The Music and the 1920s become the 1930s both sides of the Atlantic

One of the pioneers of the raucous, rapid-fire, eight-to-the-bar piano style described as ‘BOOGIE’ was Jimmy Yancey.  Born in Chicago in 1896 he worked in vaudeville as a singer and tap dancer – starting at the age of 6 – before taking up the piano in 1915.  Although he did not make a recording until 1939 his student – Meade “Lux” Lewis – would become one of the first to document the boogie-woogie piano style on record with his 1927 ‘Honky Tonk Train Blues’ – a masterpiece of intricate cross-rhythms that highlighted Lewis’s skills.   In this same year Pine Top Smith gathered widespread attention with the catchy ‘Pine Top’s Boogie-Woogie’.
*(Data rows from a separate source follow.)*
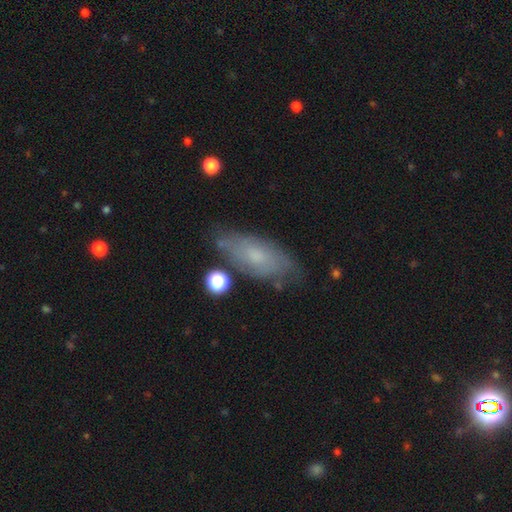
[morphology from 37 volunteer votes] A smooth galaxy with no disk features (51%) that is in between round and cigar-shaped (89%). Merging: none (74%).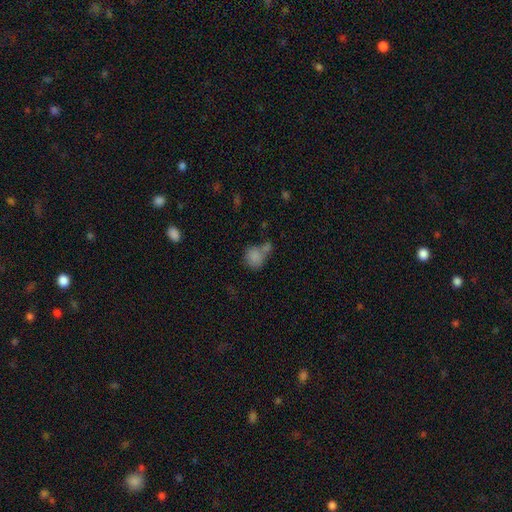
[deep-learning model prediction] Smooth or featured: smooth — 82% (star or artifact — 10%)
How rounded: round — 72% (in between — 26%)
Merging: merger — 41% (none — 37%)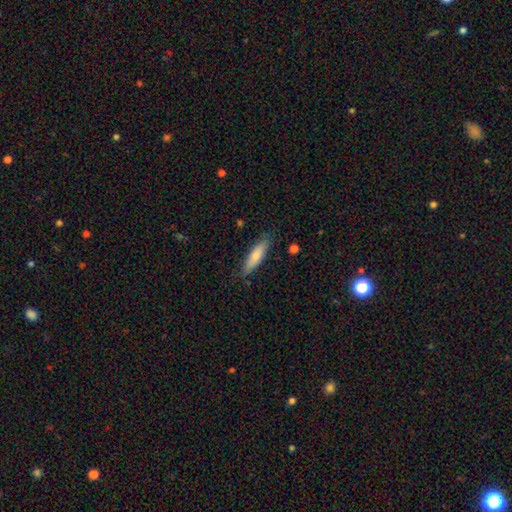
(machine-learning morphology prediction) A smooth galaxy with no disk features (77%) that is cigar-shaped (67%). Merging: none (82%).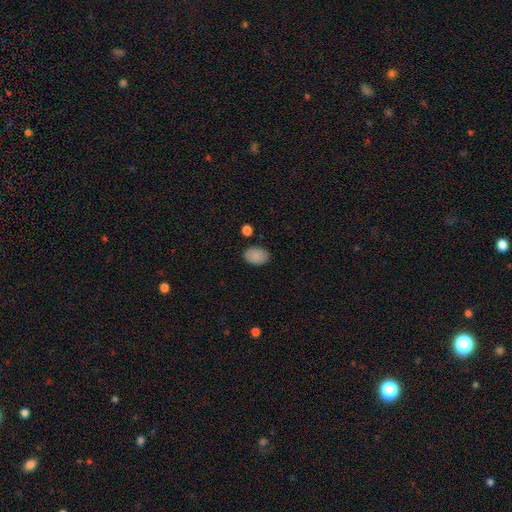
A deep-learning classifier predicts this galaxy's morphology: A smooth galaxy with no disk features (88%) that is in between round and cigar-shaped (81%).

Vote fractions:
- Smooth or featured? smooth: 88% / star or artifact: 8% / featured or disk: 4%
- How rounded? in between: 81% / round: 18% / cigar-shaped: 1%
- Merging? none: 84% / minor disturbance: 10% / merger: 3% / major disturbance: 3%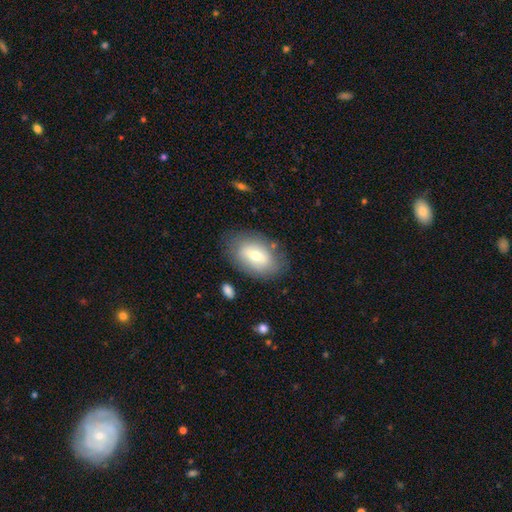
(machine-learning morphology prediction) type=smooth (58%); roundness=in between (88%); merging=none (77%).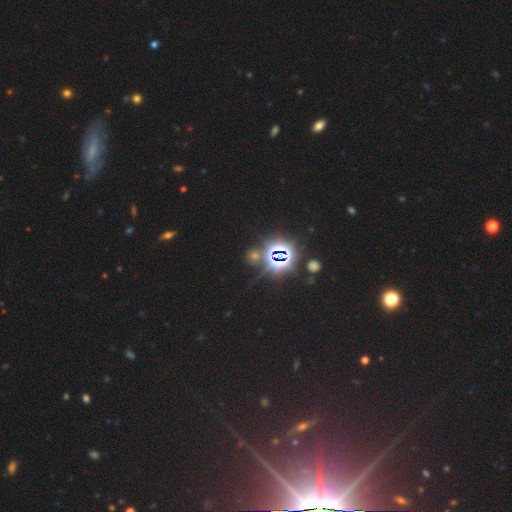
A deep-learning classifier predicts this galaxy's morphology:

The 1930s were a crucial period in the development of the blues. It was then that the Mississippi Delta blues performers Charley Patton, Son House and Robert Johnson travelled throughout the southern states, singing about their woes, freedom, love and sex to community after community.  Johnson – who allegedly made a pack with ‘The Devil’ in order to become a better guitar player – was the first true blues performance artist.  On the east coast, musicians such as Blind Boy Fuller, Sonny Terry and the Rev Gary Davis developed a more folksy, ‘Piedmomt Blues’ style.  Meanwhile, in Kansas City, Count Basie was absorbing the blues and – reinjecting it into the big band jazz style of the swing era.  In New York Billie Holiday, one of the most famous blues/jazz singers of all time’s, began captivating audiences with her haunting, sensuous voice.  We’ll come back to her another day.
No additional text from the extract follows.